__Assignment__
No pictures are to be included when the entries below are reproduced exactly.

__Task data__
%%

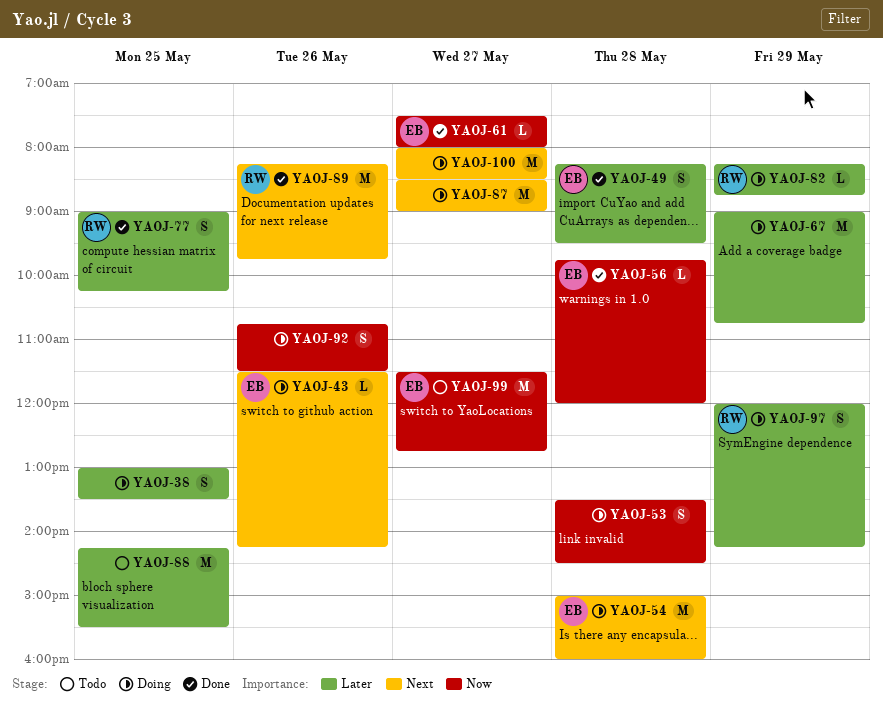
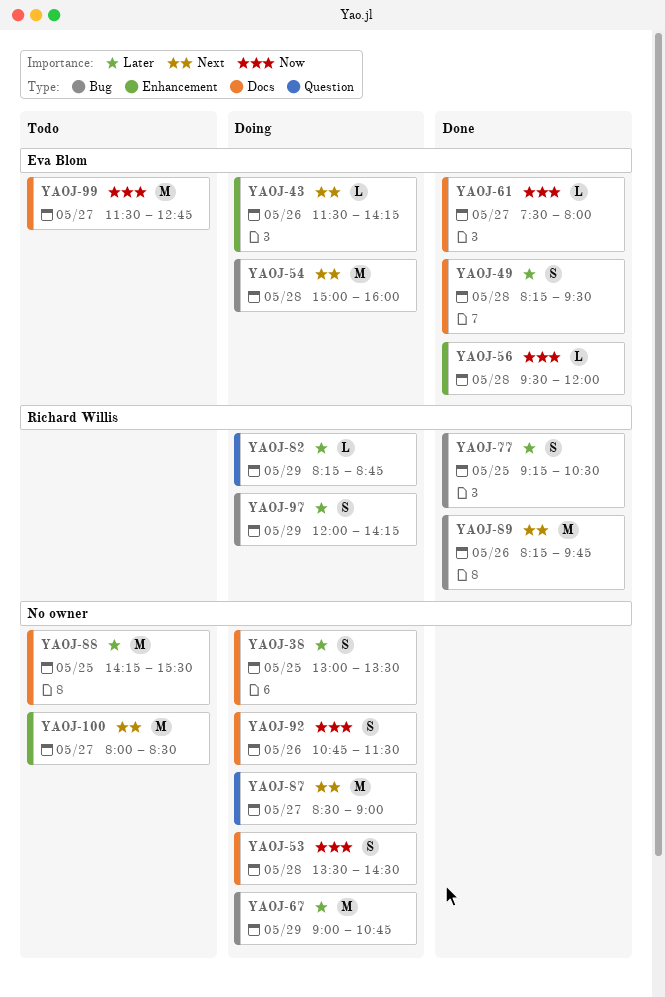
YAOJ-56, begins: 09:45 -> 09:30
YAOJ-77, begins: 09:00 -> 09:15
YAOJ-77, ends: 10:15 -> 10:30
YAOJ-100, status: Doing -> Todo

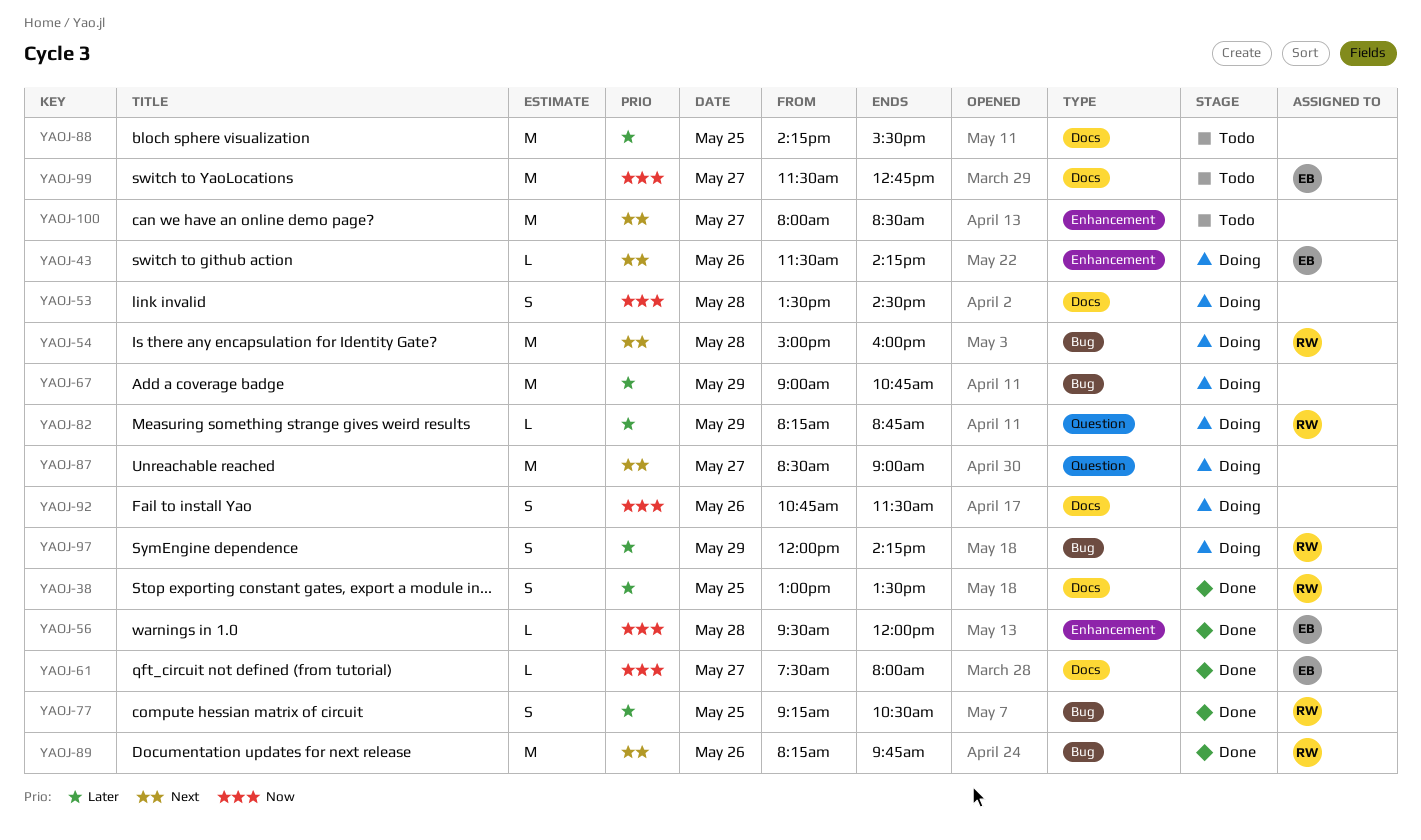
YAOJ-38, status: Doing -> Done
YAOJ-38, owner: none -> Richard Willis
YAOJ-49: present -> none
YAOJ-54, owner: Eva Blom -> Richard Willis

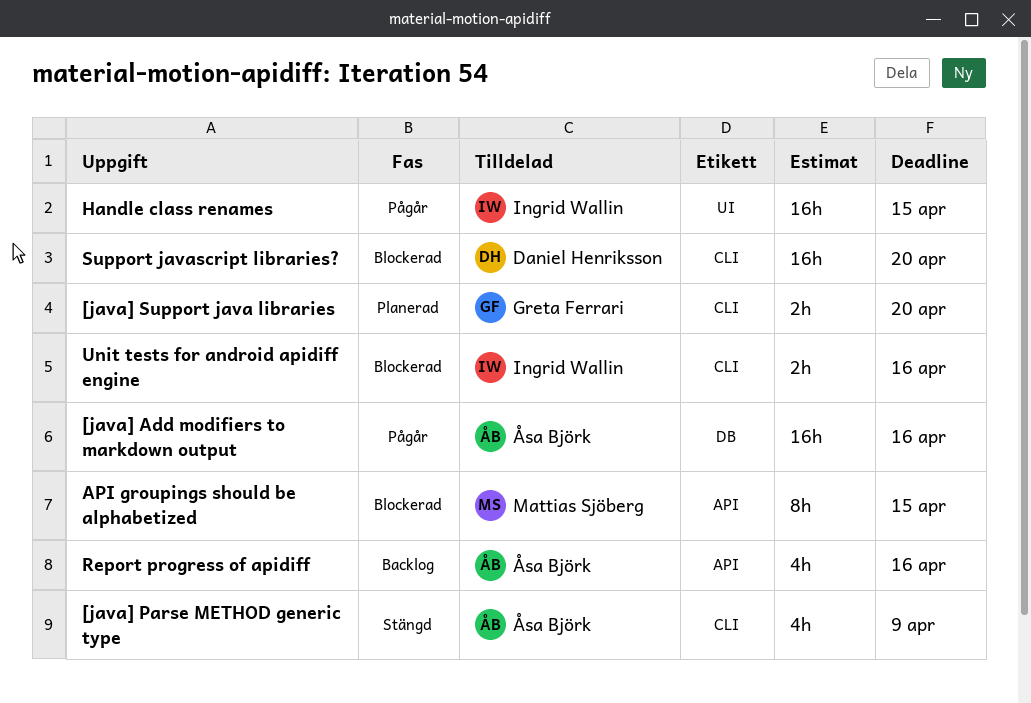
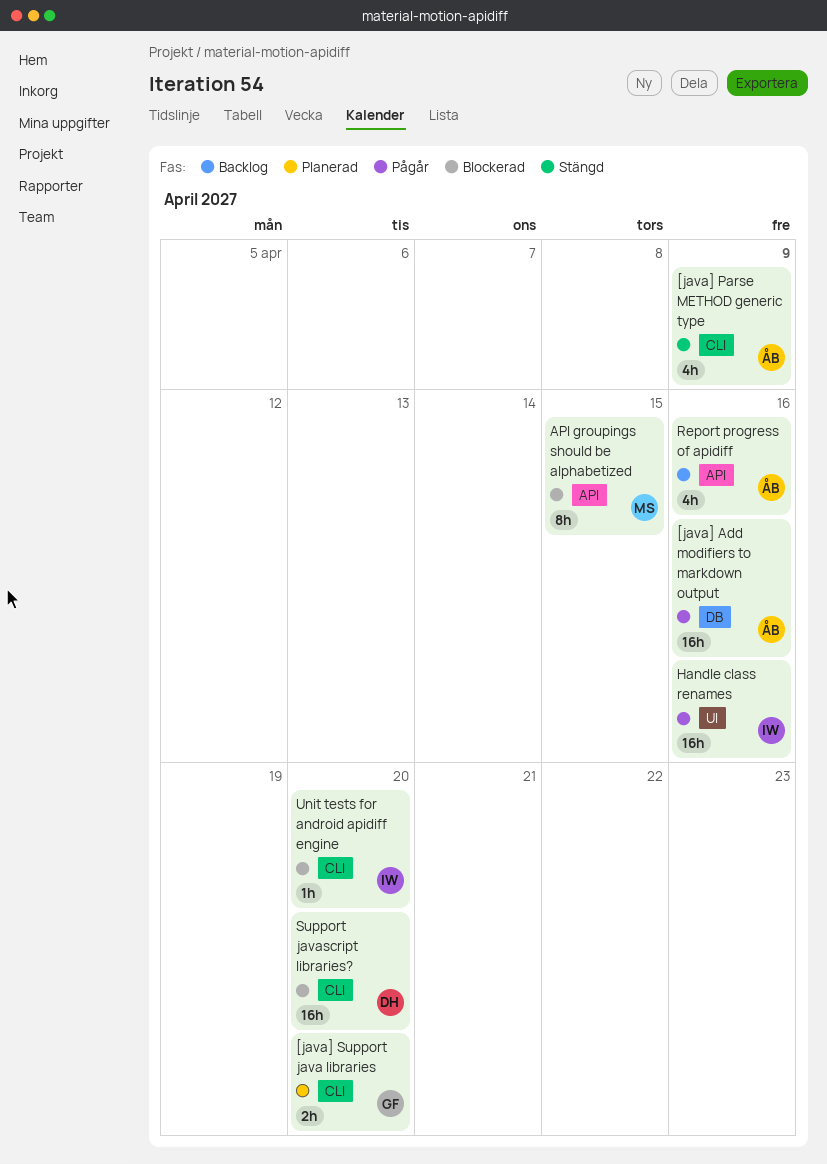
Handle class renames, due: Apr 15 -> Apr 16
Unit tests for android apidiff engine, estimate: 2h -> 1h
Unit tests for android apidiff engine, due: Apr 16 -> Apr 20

%%

__Response__
YAOJ-56, begins: 09:45 -> 09:30
YAOJ-77, begins: 09:00 -> 09:15
YAOJ-77, ends: 10:15 -> 10:30
YAOJ-100, status: Doing -> Todo

YAOJ-38, status: Doing -> Done
YAOJ-38, owner: none -> Richard Willis
YAOJ-49: present -> none
YAOJ-54, owner: Eva Blom -> Richard Willis

Handle class renames, due: Apr 15 -> Apr 16
Unit tests for android apidiff engine, estimate: 2h -> 1h
Unit tests for android apidiff engine, due: Apr 16 -> Apr 20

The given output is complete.